L’Otan peut servir de cadre aux relations de sécurité entre l’Union européenne et les États-Unis. Cette option, classique et régionale, n’épuise pas la totalité des champs de la relation entre les deux rives de l’Atlantique. Les institutions et le processus de négociations existant actuellement entre Bruxelles et Washington pourraient être ouverts aux préoccupations de sécurité. Cette solution alternative présente l’avantage de focaliser nettement sur les affaires, par nature mondiales, des deux partenaires.
Les relations de sécurité entre l'Europe et les États-Unis : crise ou progrès ?
Les relations transatlantiques en matière de sécurité et de défense ont été bousculées ces deux dernières années. D’abord, la guerre d’Iraq et le rôle à accorder au droit international ont causé des irritations profondes entre une partie des pays européens et les États-Unis. Ensuite, la Stratégie de sécurité européenne et le Traité constitutionnel, avec les progrès en matière de PESD qu’il contient, sont l’expression d’une aspiration de l’Europe à une plus grande autonomie en matière de sécurité et de défense. Ces développements au sein de l’Union européenne posent problème pour la future articulation entre l’Otan et l’UE.

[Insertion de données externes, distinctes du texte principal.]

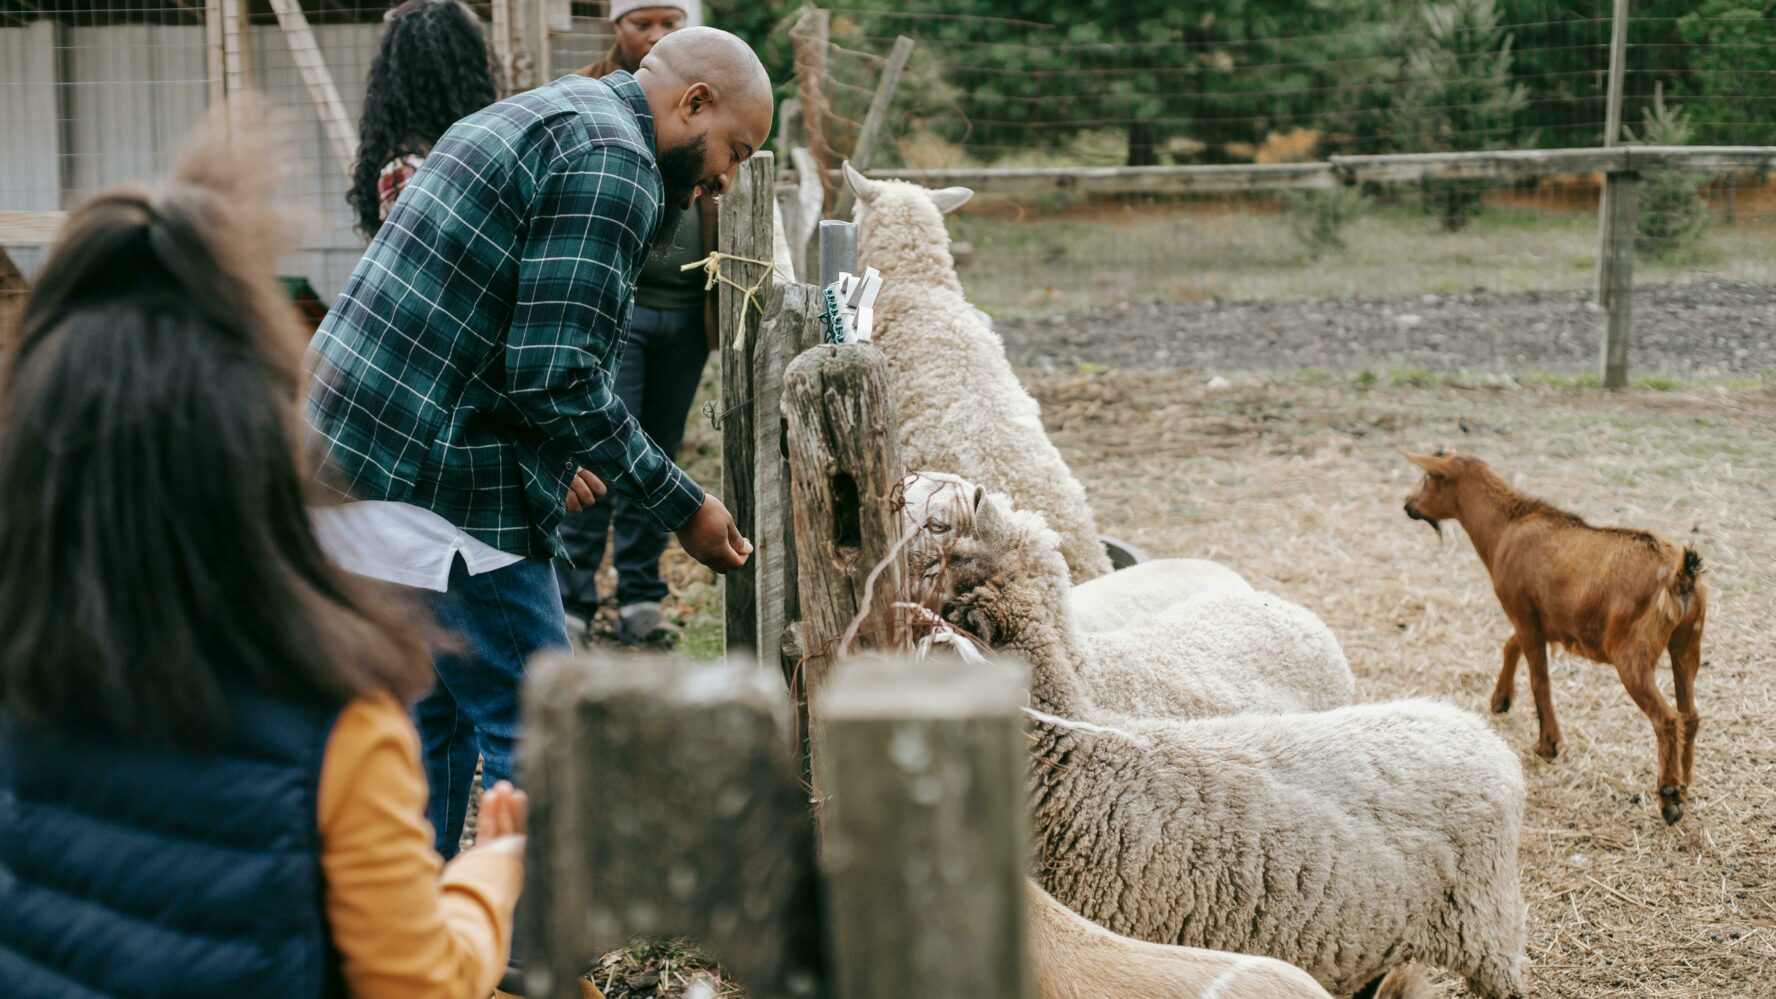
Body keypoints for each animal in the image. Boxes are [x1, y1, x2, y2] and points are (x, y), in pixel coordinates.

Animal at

Les tensions sont aussi exacerbées par l’entrée de dix nouveaux pays dans l’Union européenne. Leur affinité pour Washington, plus marquante que chez certains des vieux pays membres, a changé les centres de gravité de l’UE en matière de PESD et pourrait même changer sa nature.
L’impact des relations OTAN-EU sur le traité constitutionnel
Les craintes des pays d’Europe centrale
Ces pas impressionnants de la PESD n’ont pas seulement irrité les États-Unis malgré leur soutien de principe, exprimé par Madeleine Albright. Les pays d’Europe centrale en ont également pris ombrage. De tradition très atlantiste et en train de négocier leur adhésion à l’UE, ils se souciaient du sort de l’Otan face aux ambitions européennes.